**TEXT SHOWN**
=== Begin Enclosure ===

Wednesday, March 5, 2008

A Day at the Beach

Wyatt is chasing seagulls. A moment ago the birds stood with beaks into the west wind, their backs to the dog. It only takes one of them to spot the blur of black and brown and white, racing up from the waters edge. They begin to run, too, into the wind and away from the dog. Wings open and they take flight. Wyatt slows to a trot, looks over his shoulder at us. “Good boy!” we both yell. He accepts our praise and lowers his nose to a lump of seaweed left behind by the falling tide.

Byron and I walk along the waters edge, in no hurry to go anywhere. We are alone here on this cold, sunny March day. This is a winter beach; empty, open, full of quiet possibility. We pause and look out to sea. A lone fishing trawler, maybe three miles out, booms spread wide on either side, nets dangling beneath the surface gathering whatever swims unseen below.

The wind is at our backs, cold and steady. The ocean is almost flat. Byron says it first - “This would be a great sailing day” – although I am thinking it was well. Perhaps that is the habit of sailors, strolling along a beach when their boats are high and dry. Judging the day by whether or not we’d rather be sailing.

=== End Enclosure ===

**ENTRIES SHOWN**
=== Begin Enclosure ===

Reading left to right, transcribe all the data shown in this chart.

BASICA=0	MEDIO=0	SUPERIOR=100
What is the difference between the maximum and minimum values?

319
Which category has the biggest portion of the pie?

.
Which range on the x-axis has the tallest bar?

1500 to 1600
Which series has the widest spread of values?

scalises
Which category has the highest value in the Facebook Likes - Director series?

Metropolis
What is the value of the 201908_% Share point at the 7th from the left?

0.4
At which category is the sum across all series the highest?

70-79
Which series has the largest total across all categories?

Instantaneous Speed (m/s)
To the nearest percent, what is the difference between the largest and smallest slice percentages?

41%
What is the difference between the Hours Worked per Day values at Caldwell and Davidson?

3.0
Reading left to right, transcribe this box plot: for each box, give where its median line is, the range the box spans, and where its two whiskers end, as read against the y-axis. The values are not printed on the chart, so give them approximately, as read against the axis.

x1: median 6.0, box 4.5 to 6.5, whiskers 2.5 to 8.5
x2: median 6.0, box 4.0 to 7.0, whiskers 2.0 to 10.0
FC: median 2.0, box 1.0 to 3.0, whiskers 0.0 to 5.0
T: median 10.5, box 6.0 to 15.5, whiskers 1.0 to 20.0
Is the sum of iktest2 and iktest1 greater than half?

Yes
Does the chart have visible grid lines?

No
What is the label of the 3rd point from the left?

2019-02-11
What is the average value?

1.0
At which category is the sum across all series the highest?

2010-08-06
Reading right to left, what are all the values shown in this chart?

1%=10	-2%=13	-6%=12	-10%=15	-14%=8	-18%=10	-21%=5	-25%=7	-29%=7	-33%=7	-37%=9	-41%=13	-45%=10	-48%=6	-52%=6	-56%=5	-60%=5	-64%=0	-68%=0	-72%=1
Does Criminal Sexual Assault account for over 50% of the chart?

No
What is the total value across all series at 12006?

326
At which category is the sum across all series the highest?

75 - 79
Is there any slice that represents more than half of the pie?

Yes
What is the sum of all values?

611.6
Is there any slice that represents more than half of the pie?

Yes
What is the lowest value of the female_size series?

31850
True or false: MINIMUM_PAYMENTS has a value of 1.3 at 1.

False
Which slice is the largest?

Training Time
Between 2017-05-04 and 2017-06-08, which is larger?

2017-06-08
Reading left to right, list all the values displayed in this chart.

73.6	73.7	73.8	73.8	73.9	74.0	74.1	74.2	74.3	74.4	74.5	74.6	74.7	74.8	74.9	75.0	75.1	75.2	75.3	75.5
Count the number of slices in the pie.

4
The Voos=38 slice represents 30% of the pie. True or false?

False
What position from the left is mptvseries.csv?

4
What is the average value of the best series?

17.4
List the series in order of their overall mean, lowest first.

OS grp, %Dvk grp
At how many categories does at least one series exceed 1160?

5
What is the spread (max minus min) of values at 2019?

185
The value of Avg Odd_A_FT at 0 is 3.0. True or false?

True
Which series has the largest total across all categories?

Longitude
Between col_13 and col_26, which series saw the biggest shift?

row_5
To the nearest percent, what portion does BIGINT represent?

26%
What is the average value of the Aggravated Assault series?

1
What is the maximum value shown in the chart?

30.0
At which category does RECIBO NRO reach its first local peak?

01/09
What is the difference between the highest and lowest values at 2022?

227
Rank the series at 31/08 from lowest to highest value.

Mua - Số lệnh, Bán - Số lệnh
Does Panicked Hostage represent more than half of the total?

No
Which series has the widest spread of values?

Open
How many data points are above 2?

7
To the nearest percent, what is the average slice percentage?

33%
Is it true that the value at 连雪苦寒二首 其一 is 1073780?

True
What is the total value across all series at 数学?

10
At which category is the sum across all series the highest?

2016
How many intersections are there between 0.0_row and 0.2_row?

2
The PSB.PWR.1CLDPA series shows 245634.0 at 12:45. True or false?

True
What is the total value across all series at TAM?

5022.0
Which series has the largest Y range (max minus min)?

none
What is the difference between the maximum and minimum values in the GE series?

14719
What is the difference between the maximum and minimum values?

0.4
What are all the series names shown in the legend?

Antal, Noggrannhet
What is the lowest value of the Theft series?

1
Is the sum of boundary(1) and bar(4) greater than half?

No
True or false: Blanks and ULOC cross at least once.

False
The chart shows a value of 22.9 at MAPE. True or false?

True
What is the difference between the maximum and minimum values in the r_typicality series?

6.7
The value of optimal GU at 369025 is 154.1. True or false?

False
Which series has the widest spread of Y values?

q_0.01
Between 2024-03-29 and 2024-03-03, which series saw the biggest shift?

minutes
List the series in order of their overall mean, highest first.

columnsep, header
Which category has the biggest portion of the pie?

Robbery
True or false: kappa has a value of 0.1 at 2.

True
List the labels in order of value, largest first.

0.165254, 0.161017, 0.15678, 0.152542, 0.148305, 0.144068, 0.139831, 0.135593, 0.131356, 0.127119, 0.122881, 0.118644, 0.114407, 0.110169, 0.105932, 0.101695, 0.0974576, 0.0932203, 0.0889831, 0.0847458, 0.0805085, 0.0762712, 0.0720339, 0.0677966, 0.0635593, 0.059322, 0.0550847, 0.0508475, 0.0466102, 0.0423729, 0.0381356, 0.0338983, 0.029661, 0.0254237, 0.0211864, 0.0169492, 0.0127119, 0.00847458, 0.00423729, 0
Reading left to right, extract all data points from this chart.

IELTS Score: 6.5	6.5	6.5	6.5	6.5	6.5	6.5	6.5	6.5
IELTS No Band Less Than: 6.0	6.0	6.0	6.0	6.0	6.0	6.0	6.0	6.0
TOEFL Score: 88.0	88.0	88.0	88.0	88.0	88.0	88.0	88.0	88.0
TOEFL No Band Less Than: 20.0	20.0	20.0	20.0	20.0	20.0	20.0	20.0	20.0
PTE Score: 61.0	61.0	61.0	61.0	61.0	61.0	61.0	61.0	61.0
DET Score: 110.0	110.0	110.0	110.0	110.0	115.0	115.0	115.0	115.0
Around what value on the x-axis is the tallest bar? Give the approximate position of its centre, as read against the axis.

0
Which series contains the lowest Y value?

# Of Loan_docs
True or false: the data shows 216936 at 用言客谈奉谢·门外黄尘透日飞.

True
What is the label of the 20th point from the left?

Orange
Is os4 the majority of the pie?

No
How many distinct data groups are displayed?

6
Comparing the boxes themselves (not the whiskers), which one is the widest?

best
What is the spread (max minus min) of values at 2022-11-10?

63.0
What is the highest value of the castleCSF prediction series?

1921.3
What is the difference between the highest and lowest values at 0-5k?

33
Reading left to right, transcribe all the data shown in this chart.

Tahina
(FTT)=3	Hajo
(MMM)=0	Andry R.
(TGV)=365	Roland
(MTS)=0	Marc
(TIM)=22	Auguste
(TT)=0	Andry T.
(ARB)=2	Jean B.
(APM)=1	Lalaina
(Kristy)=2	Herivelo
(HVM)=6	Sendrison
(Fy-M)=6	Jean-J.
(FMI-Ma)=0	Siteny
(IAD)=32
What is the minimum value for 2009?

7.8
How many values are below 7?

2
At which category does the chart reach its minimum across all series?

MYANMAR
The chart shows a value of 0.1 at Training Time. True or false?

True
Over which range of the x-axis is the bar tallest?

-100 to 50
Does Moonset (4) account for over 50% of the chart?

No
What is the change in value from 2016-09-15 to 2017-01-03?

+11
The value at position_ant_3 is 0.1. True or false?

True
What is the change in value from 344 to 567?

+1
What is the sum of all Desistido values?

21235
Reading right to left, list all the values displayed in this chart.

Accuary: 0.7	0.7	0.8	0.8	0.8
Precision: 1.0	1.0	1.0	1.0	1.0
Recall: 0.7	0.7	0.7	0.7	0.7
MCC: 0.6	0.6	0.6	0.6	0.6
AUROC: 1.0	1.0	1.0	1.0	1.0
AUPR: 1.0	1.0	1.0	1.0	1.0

=== End Enclosure ===

**REQUIREMENT 1**
Translate this sentence from the text about a day at the beach into Spanish: "This is a winter beach; empty, open, full of quiet possibility."
**REQUIREMENT 2**
Return the part of the text about a day at the beach from "A Day at the" to "swims unseen below.", copied character for character.

**WRITTEN ANSWER 1**
Esta es una playa de invierno; vacía, abierta, llena de posibilidades silenciosas.

**WRITTEN ANSWER 2**
A Day at the Beach

Wyatt is chasing seagulls. A moment ago the birds stood with beaks into the west wind, their backs to the dog. It only takes one of them to spot the blur of black and brown and white, racing up from the waters edge. They begin to run, too, into the wind and away from the dog. Wings open and they take flight. Wyatt slows to a trot, looks over his shoulder at us. “Good boy!” we both yell. He accepts our praise and lowers his nose to a lump of seaweed left behind by the falling tide.

Byron and I walk along the waters edge, in no hurry to go anywhere. We are alone here on this cold, sunny March day. This is a winter beach; empty, open, full of quiet possibility. We pause and look out to sea. A lone fishing trawler, maybe three miles out, booms spread wide on either side, nets dangling beneath the surface gathering whatever swims unseen below.